Required action → Among the entries, find the lines with the string "TERMS" and copy them.
--- Records shown ---
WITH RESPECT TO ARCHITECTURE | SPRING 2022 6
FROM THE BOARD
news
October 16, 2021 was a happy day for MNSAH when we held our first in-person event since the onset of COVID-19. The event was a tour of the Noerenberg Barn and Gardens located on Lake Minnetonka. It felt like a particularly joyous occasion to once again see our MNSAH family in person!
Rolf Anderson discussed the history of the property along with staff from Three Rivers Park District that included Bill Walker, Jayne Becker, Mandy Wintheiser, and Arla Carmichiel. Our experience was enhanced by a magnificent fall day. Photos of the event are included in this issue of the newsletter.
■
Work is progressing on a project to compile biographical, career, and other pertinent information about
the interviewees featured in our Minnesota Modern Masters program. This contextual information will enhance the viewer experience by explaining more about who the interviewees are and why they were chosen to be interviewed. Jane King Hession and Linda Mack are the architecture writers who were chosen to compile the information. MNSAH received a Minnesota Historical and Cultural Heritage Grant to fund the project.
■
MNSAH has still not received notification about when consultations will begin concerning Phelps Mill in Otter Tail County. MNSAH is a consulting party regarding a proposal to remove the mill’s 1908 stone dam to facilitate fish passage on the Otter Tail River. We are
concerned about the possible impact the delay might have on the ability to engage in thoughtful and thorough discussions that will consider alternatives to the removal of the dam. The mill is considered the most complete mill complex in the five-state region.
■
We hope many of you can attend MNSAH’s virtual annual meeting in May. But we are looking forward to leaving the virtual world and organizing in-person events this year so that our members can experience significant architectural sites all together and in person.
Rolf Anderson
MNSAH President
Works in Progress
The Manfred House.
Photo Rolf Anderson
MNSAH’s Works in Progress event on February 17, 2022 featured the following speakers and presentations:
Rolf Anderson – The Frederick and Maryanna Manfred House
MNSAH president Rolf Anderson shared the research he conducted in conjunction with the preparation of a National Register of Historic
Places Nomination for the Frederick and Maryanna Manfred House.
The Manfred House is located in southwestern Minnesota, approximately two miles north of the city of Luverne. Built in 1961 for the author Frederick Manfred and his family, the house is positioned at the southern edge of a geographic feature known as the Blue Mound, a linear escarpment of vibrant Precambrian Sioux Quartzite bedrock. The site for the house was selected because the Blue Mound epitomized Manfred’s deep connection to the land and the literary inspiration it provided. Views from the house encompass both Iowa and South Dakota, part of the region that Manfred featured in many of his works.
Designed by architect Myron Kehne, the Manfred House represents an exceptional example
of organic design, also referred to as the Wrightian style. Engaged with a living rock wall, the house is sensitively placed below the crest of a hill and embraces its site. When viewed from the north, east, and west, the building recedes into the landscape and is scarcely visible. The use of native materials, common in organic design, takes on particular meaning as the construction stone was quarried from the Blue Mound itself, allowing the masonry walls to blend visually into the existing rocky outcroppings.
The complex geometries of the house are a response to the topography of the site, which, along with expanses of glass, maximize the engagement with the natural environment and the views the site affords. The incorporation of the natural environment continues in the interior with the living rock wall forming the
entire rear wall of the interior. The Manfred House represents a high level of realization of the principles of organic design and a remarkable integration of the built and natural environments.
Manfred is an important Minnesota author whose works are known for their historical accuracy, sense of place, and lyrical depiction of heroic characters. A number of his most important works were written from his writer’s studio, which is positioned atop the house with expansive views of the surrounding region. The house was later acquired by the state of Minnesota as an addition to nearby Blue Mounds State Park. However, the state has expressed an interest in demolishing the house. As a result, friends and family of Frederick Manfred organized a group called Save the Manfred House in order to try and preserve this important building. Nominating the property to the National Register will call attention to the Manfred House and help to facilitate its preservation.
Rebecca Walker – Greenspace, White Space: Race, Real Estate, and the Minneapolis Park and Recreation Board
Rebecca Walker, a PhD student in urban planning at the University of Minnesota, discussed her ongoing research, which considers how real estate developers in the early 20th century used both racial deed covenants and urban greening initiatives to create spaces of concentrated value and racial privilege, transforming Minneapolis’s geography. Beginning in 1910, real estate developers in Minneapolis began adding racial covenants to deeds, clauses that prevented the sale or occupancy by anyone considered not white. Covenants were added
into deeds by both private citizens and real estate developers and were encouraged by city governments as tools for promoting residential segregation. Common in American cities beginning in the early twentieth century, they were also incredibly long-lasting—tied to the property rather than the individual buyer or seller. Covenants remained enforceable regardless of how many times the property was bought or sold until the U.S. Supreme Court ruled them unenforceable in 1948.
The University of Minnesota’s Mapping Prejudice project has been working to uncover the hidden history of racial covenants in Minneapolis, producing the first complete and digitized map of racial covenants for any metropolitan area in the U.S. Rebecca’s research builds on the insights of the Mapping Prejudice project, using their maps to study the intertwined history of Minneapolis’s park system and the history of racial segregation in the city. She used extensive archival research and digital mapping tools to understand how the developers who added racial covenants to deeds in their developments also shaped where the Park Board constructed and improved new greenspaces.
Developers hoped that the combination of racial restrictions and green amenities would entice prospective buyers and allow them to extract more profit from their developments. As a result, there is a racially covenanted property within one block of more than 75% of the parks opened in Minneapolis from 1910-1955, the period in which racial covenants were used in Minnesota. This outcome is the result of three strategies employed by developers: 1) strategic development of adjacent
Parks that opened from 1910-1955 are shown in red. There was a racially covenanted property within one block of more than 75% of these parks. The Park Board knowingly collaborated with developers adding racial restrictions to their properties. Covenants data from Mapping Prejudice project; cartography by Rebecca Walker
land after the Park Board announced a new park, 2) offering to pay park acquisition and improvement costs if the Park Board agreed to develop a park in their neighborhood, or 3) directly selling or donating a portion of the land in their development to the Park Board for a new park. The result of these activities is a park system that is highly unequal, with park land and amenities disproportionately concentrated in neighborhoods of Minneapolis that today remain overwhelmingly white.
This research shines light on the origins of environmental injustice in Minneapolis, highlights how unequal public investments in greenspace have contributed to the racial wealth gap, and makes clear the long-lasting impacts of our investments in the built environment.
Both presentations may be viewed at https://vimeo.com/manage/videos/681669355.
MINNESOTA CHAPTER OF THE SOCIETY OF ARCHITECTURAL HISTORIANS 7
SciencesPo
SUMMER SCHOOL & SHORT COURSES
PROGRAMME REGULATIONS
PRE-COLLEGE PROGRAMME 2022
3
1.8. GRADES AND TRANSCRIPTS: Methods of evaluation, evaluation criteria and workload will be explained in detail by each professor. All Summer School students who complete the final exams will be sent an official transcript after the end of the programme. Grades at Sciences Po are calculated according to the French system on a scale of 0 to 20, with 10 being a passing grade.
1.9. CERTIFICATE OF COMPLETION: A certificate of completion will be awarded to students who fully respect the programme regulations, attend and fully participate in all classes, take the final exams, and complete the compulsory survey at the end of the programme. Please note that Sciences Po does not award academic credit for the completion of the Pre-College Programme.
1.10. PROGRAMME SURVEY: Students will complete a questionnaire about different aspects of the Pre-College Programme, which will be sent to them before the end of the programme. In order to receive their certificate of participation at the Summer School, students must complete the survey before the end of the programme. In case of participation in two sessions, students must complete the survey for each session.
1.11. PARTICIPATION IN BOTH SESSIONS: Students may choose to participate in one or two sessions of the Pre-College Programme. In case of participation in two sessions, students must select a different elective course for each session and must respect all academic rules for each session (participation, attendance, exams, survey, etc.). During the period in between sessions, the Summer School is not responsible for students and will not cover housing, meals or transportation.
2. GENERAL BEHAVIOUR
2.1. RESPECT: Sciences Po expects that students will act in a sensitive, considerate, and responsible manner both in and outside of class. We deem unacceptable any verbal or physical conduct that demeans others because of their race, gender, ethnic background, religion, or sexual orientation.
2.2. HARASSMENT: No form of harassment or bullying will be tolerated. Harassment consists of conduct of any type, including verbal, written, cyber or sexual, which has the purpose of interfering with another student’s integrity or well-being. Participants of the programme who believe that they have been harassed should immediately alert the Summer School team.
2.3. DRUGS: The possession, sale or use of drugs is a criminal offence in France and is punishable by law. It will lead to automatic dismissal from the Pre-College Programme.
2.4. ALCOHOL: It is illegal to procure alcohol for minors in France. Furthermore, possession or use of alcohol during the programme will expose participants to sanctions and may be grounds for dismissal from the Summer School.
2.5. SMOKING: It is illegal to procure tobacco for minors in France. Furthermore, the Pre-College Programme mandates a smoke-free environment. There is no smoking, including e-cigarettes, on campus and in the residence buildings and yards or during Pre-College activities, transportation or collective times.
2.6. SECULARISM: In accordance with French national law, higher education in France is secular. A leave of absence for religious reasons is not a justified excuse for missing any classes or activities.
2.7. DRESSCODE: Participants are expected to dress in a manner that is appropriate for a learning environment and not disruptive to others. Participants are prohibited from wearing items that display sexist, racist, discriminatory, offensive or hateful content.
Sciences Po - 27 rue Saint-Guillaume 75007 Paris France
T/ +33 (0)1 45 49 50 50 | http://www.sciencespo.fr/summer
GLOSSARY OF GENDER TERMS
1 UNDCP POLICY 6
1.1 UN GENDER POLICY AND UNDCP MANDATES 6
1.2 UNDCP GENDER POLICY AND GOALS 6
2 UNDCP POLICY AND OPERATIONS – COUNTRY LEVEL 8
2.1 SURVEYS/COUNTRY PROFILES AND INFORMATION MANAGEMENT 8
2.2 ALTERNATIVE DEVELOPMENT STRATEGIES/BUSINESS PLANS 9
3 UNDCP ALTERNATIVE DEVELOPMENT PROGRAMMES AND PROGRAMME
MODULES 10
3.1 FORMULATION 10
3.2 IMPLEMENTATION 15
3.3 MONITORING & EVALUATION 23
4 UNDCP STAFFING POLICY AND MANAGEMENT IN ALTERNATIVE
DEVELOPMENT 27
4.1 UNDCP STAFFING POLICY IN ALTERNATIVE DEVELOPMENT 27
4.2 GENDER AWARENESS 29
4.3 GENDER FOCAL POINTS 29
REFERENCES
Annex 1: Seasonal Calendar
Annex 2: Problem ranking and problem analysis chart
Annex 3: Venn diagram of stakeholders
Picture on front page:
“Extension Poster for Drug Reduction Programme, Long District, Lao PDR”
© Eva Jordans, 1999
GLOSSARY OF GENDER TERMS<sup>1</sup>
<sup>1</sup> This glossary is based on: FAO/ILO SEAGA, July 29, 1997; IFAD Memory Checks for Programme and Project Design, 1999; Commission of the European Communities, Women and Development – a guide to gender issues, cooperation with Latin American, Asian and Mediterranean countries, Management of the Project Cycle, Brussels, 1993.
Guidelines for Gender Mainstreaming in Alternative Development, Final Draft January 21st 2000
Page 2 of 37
---
Result below →
GLOSSARY OF GENDER TERMS
GLOSSARY OF GENDER TERMS<sup>1</sup>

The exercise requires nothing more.